Promover o desenvolvimento turístico sustentável do distrito de Forqueta, em Arroio do Meio, por meio da valorização cultural e do ajardinamento temático dos empreendimentos locais. Este é o objetivo do projeto Jardins de Vó, que teve seu primeiro módulo realizado no dia 29 de abril, na Casa da Cultura de Forqueta. O segundo módulo será desenvolvido no dia 12 de maio, ocasião em que será discutido o tema ‘Manejo de solos e de plantas: identificação e combinação’. A ação tem o apoio da Prefeitura de Arroio do Meio e da Cooperativa Sicredi.
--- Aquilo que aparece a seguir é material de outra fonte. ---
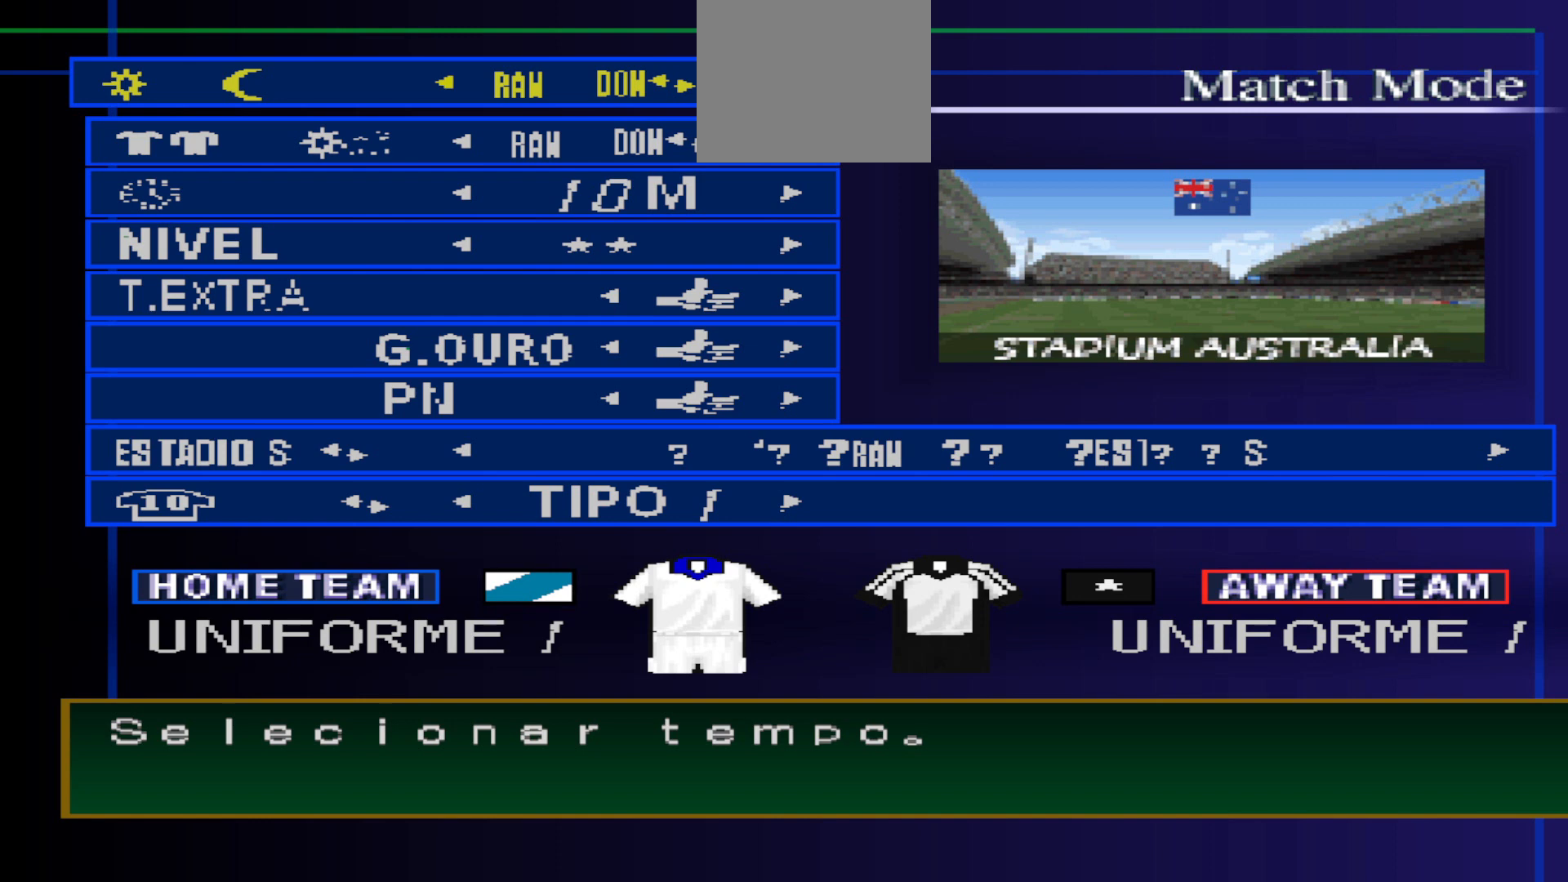
{"buttons": [], "events": [[133, "DPAD_RIGHT", "down"], [200, "DPAD_RIGHT", "up"], [367, "DPAD_DOWN", "down"], [433, "DPAD_DOWN", "up"]]}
A ideia da ação, de acordo com a extensionista da Emater/RS-Ascar, Márcia Fonseca, é promover a melhoria visual dos empreendimentos e criar uma identidade turística local, possibilitando ainda o aumento do número de visitantes e da renda das famílias participantes. “A intenção como um todo também é a de fortalecer a cultura, a história e as tradições locais”, aponta.
Com 36 horas-aula no total, o cronograma prevê seis módulos – um por mês -, em que temas como manejo de solos e de plantas, resgate de flores tradicionais e estilos de jardins serão discutidos. “Nesta primeira etapa a ideia foi a de apresentar o programa e sensibilizar os participantes para a importância de temas ligados ao paisagismo, organização rural e tendências de jardinagem”, aponta Márcia.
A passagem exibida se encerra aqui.